Quelles sont les grandes attentes de cet évènement ? Le point.
Les assises du travail et de l’emploi, conçues comme un exercice participatif et structuré sur trois jours, visent un consensus national autour du travail décent. Elles incluront des ateliers et des groupes de travail thématiques pour formuler des recommandations, avec une attention particulière concernant l’égalité des genres, l’inclusion des jeunes, des personnes handicapées et des groupes vulnérables. Les thématiques abordées seront larges : réforme du Code du travail, conditions de travail, relations industrielles, sécurité et santé au travail, santé mentale, impact des nouvelles technologies et changement climatique. La question de la main-d’œuvre étrangère sera également centrale, dans le cadre d’un vieillissement démographique, afin de garantir dignité et respect des standards internationaux.
Mais au-delà d’un simple colloque, les assises visent des résultats tangibles : recommandations, plan d’action et, si nécessaire, réformes législatives fondées sur un consensus social durable.
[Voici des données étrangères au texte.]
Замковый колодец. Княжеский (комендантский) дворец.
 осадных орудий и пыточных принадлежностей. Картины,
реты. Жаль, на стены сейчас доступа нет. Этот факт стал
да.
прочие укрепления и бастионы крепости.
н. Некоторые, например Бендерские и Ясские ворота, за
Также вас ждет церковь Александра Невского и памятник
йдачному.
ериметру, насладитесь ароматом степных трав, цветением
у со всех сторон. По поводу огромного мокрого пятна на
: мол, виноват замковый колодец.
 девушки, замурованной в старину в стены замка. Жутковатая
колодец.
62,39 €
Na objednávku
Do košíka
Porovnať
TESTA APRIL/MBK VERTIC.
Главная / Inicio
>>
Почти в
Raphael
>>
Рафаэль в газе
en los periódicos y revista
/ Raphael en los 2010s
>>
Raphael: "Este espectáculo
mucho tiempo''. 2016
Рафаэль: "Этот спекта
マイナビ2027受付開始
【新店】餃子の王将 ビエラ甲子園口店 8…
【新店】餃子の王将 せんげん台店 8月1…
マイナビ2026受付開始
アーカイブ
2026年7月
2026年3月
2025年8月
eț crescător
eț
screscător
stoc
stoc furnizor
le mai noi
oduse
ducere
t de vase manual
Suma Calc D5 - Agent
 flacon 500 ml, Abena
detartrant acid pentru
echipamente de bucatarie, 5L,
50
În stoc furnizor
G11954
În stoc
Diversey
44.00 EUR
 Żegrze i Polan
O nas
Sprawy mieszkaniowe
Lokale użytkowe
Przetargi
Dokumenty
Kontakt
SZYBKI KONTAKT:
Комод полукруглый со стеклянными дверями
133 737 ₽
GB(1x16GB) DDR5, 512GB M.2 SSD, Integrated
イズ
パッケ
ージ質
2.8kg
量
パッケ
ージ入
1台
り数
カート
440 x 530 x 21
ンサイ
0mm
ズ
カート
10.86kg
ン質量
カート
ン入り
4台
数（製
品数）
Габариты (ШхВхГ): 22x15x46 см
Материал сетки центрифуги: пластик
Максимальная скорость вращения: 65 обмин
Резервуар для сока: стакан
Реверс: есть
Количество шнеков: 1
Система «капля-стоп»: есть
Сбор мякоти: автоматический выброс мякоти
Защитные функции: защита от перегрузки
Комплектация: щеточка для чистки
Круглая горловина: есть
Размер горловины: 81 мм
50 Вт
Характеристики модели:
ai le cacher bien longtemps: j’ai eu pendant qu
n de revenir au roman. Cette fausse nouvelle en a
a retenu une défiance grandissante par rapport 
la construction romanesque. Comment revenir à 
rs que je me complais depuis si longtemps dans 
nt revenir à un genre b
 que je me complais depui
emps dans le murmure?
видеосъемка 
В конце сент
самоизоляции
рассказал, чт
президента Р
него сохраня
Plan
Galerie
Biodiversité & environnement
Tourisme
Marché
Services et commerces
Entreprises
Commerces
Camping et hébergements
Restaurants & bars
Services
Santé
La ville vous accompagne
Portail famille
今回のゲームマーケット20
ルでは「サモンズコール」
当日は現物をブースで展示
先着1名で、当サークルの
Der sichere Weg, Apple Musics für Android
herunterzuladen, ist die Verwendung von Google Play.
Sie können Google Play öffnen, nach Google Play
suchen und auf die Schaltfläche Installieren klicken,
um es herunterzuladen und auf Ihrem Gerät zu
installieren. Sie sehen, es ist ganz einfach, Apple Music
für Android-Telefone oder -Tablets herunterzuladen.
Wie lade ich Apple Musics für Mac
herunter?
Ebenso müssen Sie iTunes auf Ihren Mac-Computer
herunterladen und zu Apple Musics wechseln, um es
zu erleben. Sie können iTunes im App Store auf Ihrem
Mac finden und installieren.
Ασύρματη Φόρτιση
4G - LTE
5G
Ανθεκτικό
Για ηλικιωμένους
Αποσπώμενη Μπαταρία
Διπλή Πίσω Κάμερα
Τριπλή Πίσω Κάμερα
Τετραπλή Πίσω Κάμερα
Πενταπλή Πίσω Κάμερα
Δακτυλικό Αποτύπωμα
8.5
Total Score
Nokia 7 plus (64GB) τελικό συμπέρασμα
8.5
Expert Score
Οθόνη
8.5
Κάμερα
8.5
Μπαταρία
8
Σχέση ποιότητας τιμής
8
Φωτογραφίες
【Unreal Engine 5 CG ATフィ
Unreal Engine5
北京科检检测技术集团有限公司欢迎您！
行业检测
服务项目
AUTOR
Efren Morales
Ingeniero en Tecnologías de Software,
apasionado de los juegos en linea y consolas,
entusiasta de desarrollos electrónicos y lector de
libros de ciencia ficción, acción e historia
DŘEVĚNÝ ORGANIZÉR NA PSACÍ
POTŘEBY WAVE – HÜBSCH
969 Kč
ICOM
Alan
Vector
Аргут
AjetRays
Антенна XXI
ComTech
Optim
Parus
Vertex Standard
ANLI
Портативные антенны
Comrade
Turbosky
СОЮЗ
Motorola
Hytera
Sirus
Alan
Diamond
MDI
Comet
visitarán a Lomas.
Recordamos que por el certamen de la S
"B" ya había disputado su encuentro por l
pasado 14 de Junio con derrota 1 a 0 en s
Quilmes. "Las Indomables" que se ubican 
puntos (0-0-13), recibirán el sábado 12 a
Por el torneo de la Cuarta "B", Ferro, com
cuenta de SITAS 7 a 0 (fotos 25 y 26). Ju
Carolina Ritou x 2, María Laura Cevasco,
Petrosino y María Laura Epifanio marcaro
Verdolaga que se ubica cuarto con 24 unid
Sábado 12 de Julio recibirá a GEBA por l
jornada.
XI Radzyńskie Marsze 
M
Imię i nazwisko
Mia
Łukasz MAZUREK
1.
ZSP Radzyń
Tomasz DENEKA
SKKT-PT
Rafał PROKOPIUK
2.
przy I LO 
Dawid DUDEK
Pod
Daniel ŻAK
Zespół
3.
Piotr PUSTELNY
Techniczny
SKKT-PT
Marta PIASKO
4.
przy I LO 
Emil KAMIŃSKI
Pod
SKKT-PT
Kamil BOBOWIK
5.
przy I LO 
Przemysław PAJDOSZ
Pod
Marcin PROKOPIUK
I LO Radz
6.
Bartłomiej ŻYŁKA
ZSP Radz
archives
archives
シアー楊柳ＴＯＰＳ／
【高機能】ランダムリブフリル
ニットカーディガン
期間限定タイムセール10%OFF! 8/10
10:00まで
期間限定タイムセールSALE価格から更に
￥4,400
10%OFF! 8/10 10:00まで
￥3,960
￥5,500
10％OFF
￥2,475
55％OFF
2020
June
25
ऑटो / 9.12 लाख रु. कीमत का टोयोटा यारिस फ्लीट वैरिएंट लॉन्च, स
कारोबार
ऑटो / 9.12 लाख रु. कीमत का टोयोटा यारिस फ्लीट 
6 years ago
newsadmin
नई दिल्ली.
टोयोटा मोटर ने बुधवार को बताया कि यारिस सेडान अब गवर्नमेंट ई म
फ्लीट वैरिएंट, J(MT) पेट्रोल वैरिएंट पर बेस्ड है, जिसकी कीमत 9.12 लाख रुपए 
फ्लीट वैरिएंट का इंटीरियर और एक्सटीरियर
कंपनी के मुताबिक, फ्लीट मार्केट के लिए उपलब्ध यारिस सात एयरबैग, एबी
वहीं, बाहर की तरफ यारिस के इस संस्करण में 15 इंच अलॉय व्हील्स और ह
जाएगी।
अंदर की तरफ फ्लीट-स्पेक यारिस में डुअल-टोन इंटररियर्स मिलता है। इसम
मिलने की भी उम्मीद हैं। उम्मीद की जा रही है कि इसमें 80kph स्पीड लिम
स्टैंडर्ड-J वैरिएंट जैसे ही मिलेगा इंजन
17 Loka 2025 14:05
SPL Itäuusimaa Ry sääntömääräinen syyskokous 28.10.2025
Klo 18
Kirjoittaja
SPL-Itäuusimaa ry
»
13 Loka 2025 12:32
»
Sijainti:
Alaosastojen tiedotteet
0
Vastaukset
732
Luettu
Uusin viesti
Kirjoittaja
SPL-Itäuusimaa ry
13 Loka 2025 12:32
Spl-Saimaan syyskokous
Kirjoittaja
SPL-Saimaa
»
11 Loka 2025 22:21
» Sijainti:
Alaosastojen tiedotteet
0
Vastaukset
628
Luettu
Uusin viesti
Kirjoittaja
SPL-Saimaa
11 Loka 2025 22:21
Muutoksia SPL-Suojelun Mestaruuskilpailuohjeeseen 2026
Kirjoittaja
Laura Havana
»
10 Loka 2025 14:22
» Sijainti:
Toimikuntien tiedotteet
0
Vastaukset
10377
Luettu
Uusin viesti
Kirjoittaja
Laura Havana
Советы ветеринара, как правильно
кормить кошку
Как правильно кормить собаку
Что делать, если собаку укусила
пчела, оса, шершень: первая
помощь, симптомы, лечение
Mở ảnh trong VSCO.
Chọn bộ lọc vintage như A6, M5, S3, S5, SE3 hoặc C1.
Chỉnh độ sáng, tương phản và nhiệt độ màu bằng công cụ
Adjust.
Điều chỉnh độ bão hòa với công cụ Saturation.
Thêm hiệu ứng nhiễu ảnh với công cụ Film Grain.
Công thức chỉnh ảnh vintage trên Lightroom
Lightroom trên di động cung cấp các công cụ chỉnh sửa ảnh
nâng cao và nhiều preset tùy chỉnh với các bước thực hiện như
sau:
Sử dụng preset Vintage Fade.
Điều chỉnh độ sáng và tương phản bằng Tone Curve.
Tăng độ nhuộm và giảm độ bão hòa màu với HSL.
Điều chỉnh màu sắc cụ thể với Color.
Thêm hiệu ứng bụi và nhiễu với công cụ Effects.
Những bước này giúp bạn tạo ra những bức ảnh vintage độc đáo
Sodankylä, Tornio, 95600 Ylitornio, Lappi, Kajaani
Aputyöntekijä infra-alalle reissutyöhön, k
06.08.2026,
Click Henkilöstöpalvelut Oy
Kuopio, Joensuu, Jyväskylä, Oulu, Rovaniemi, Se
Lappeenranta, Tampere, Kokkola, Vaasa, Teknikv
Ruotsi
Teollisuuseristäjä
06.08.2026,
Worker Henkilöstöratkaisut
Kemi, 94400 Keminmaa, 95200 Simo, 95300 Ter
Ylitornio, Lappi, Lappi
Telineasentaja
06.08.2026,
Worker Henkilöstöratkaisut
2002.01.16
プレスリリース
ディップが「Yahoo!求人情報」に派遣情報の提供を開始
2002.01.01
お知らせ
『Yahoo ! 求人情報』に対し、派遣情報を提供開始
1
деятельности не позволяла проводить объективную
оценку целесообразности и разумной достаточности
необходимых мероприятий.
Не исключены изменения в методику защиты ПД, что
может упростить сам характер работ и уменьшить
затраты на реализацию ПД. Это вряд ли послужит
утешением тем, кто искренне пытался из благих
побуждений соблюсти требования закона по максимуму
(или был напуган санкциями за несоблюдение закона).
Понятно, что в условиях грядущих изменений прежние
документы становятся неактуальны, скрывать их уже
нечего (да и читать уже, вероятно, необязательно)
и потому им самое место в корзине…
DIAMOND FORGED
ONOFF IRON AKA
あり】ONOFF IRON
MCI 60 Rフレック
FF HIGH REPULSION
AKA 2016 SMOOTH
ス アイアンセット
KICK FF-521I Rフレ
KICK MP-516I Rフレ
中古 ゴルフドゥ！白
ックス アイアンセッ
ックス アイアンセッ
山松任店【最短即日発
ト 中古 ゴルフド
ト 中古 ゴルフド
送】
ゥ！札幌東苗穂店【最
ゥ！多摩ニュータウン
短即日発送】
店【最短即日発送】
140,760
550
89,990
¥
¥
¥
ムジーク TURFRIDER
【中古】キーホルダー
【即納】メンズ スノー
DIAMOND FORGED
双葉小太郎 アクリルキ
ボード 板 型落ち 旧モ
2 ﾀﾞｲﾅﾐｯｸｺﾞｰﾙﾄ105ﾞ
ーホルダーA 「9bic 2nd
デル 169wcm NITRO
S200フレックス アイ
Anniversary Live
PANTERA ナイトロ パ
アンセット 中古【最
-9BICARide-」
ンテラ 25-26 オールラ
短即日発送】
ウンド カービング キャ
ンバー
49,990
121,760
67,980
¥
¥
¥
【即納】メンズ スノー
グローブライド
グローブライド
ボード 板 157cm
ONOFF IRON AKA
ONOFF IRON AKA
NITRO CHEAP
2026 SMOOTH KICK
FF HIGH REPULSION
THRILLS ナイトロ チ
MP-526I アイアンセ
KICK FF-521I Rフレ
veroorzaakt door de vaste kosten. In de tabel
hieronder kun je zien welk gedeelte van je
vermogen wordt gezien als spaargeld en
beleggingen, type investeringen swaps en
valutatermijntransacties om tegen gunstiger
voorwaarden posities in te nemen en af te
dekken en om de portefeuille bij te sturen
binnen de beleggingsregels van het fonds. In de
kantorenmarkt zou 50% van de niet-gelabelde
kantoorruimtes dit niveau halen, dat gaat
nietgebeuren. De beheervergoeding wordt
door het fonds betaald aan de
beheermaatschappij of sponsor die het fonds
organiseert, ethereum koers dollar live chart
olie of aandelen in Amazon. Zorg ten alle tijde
Interrogé en août par Le Défi Media Group, le ministre du Travail, Reza Uteem, avait exprimé sa volonté de changer la manière dont les réformes du droit du travail sont élaborées à Maurice. Il a souligné que le pays est lié par une convention internationale qui requiert la tenue régulière de consultations tripartites entre l’État, les employeurs et les travailleurs.
Selon lui, cette exigence n’a pas toujours été respectée dans le passé. Sous le précédent gouvernement, plusieurs réformes ont été introduites via le Finance Bill, sans concertation préalable. Cette méthode aurait, selon lui, fragilisé le dialogue social et réduit la confiance entre les partenaires sociaux.
Depuis son arrivée au ministère, Reza Uteem dit vouloir instaurer un climat plus transparent et collaboratif. Les assises, a-t-il indiqué, marquent une étape dans cette démarche en réunissant l’ensemble des acteurs concernés pour réfléchir collectivement aux évolutions nécessaires.
« Il ne s’agit pas d’un simple exercice de communication », a précisé le ministre, qui insiste sur l’objectif de formuler un plan d’action, comprenant des recommandations et, le cas échéant, des propositions de réforme législative fondées sur un accord entre les différentes parties.

Ravish Pothegadoo, directeur de Talent on Tap : « Une ‘Ile Maurice 2.0’ pour garantir justice et équité aux travailleurs »
Les assises du Travail et de l’Emploi offrent « l’occasion de refondre complètement le système », estime Ravish Pothegadoo, directeur de Talent on Tap. Selon lui, le pays a besoin d’une véritable « Ile Maurice 2.0 ».
Pour Ravish Pothegadoo, la première réforme nécessaire concerne la définition même du mot « worker ». « C’est une absurdité absolue que seules certaines catégories d’employés, celles gagnant moins de Rs 50 000, soient protégées par la loi. Les règles doivent s’appliquer à tous, sans discrimination », déclare-t-il. Il critique aussi le calcul des indemnités de licenciement. « Les employés ayant moins d’un an d’ancienneté ne perçoivent rien en cas de licenciement injustifié. Ce n’est pas normal », insiste-t-il, rappelant que le « severance allowance » actuel ne s’applique qu’après la première année de service. Il remet en question le fonctionnement du comité disciplinaire. « Le président est payé par la compagnie elle-même. Il est évident que ses recommandations pencheront en faveur de l’employeur. Il faut une entité indépendante, composée de juges ou de préposés du travail retraités. » Il met en avant l’importance de la prévention des risques professionnels et de la santé mentale au travail. « La santé physique et psychologique des travailleurs doit être protégée. Il faut se calquer sur les principes de l’Organisation internationale du travail. » Avec ces propositions, Talent on Tap souhaite que les assises du travail deviennent le point de départ d’un système plus juste, inclusif et moderne à Maurice.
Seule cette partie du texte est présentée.